GGrantIndex
← Search

The J. P. Harrington Database Project: The California Materials

$208,294FY2001SBENSF

University Of California-Davis, Davis CA

Investigators

Abstract

With National Science Foundation support, Dr. Martha Macri and her colleagues will conduct two years of linguistic research on the J. P. Harrington Database Project. The goal is to increase access to the linguistic and ethnographic notes on Native California languages collected by J. P. Harrington during the first half of the twentieth century. The people Harrington interviewed were often among the last remaining speakers of their languages. His notes thus represent knowledge that would otherwise be lost. Over half of an estimated 500,000 pages of Harrington's notes are on California languages. Researchers will begin by transcribing these. They will then code the materials for linguistic and ethnographic categories that maximize their usefulness to linguists, biologists, geographers, historians, anthropologists, archaeologists, and also to Native American communities. The transcribed and coded notes will be available through a database on the web. It will be possible to search these notes by language (e.g., several Native California languages), semantic domain (kin terms, toponyms, flora, etc.), and other cultural and linguistic categories. The database will also generate a running text of Harrington's notes as well as lexicons for each language with Harrington's English and Spanish glosses. Each of the world's languages represents a unique solution to the expression of human cognition and to the variety of ways in which humans categorize and interact with their social and physical environment.
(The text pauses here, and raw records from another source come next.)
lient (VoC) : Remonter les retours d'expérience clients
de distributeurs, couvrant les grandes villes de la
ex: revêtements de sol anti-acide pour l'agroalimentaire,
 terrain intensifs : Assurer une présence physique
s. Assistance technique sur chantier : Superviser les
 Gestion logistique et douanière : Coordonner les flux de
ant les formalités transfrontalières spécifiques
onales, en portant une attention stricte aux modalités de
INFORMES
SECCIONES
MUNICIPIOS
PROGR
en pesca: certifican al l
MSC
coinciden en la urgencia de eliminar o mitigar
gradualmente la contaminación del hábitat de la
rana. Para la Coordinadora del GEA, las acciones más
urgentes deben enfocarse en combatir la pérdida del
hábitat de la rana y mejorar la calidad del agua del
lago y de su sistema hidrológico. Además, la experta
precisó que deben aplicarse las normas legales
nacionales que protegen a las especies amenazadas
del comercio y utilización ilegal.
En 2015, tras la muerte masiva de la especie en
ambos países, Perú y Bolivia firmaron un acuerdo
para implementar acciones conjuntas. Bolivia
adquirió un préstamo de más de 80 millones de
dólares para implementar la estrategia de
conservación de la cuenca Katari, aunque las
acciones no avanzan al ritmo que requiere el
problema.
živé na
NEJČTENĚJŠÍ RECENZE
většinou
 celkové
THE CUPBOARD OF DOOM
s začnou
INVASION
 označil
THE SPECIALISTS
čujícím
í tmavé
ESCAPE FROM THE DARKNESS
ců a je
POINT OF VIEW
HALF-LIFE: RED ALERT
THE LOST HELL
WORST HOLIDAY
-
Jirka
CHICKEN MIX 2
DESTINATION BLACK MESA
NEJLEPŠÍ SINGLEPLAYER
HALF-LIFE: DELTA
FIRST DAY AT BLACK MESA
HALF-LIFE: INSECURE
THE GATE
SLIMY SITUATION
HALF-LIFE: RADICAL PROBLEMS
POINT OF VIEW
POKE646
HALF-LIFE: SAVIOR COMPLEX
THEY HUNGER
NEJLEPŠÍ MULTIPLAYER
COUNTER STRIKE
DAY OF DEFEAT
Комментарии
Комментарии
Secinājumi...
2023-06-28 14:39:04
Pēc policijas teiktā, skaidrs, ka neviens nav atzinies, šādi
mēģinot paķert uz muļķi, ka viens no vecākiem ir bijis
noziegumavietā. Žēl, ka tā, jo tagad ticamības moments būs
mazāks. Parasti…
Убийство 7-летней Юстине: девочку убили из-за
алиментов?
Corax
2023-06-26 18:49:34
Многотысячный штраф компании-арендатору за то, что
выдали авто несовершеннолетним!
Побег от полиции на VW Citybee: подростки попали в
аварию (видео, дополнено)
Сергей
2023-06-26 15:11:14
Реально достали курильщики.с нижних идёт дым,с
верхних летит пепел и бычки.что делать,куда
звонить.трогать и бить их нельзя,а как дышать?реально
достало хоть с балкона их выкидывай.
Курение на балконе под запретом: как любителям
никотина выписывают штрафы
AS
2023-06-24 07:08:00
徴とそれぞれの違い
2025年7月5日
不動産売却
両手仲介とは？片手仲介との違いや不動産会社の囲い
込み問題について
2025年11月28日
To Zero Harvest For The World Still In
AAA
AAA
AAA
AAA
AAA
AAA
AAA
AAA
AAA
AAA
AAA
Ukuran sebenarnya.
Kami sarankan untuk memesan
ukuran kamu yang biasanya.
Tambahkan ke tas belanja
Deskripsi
Most of the Native California languages that Harrington recorded are no longer spoken, or now have only a few elderly speakers. Harrington's materials are thus cherished by Native American communities engaged in language and cultural revitalization and valuable to scholars from a wide variety of disciplines. The J. P. Harrington Database Project will increase access for Native American communities as well as linguists and other scholars to these materials.